To generate the solution, simply run generate.bat. This will first download all required thirdparty dependencies via git submodules (if any changed) and then generates the Visual Studio solution. Now you can open the generated solution file with Visual Studio. It is located in build/LegoRacersMod.sln.

2. (Optional) Specify custom arguments for premake

The project supports different different arguments that can be specified to premake to change certain behaviour either in the complication process or inside the compiled binary. These arguments are given via command line arguments to the generate.bat script.

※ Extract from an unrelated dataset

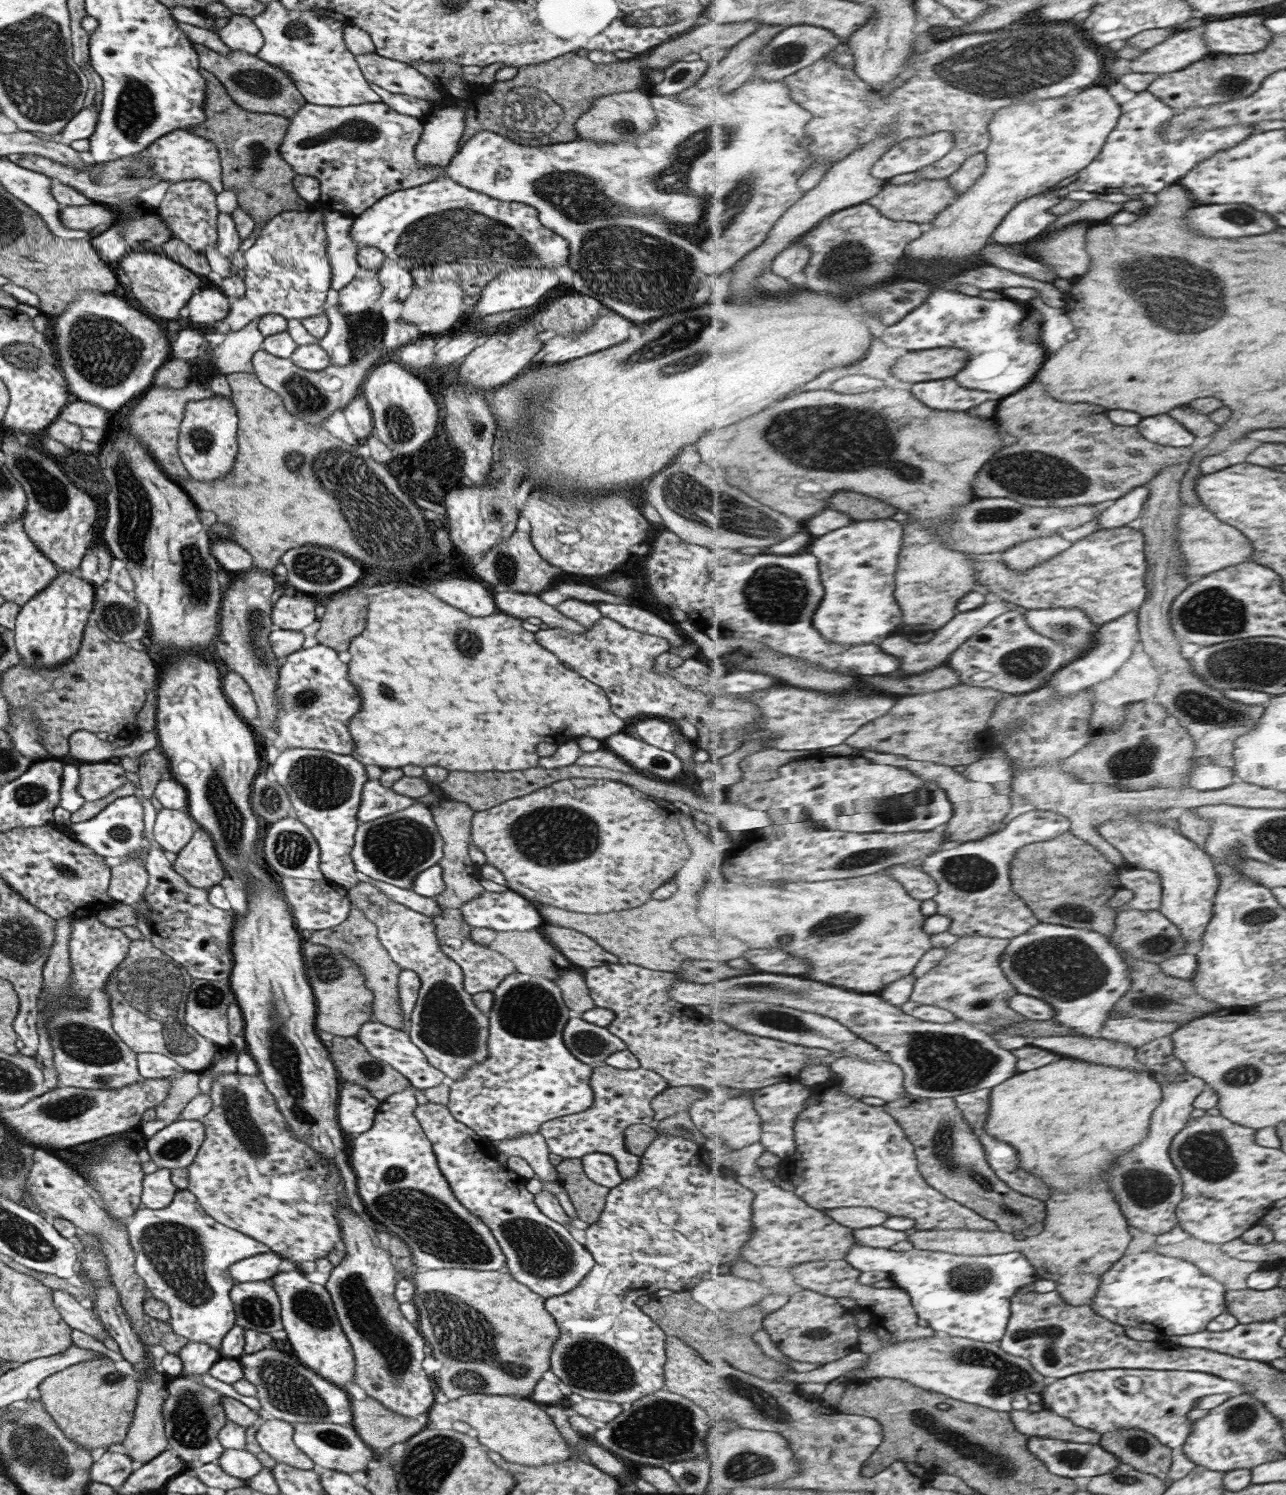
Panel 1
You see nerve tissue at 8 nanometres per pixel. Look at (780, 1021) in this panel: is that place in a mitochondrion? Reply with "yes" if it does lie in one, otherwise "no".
yes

To not have to specify these arguments manually every time you want to generate the solution you can create a script to do it for you. Simply create a new file in the repository root: usergenerate.bat (It will be ignored by git). It should have the following content (Replace YOUR_ARGS_HERE with the desired arguments):

@echo off

cd %~dp0

./generate.bat YOUR_ARGS_HERE

The following options are available:

--generate-parsers

Specify this option to generate parser code within the compilation process. This will require you to have Java 1.6 or higher installed on your machine. The java executable must also be located inside a directory specified in the PATH environment variable.

This option must be used if you plan on modifying any ANTLR4 .g4 files. Otherwise your changes will not be applied to the generated parser code.

--copy-to

Specifying this option will copy the compiled ProxyLibrary to your game folder automatically after compiling succeeded. This saves you the work of manually copying the compiled files to your game directory.

It is important that you specify the directory it should copy to and not a file path.

Example (Assuming your game is located in C:\Users\Username\Documents\LegoRacers; Change this to match your own game location):

./generate.bat --copy-to="C:\Users\Username\Documents\LegoRacers"

3. Compilation

Now you don't need to do anything more than compiling all included projects.

If you did not setup automatically copying the executable into your game folder you will need to do this manually to launch the game with the modication. For this you need to take the compiled ProxyLibrary build/bin/Release_x86/DINPUT.dll (or Debug_x86 if you compiled in Debug mode) and copy it into your game folder (in the same directory as your LEGORacers.exe of the game). Note that this will not replace any existing file. To remove the mod simply delete the DINPUT.dll inside your game directory again.

Thanks

Thank you to the people and posters of Rock Raiders United who's previous research has helped understanding some aspects of the assets.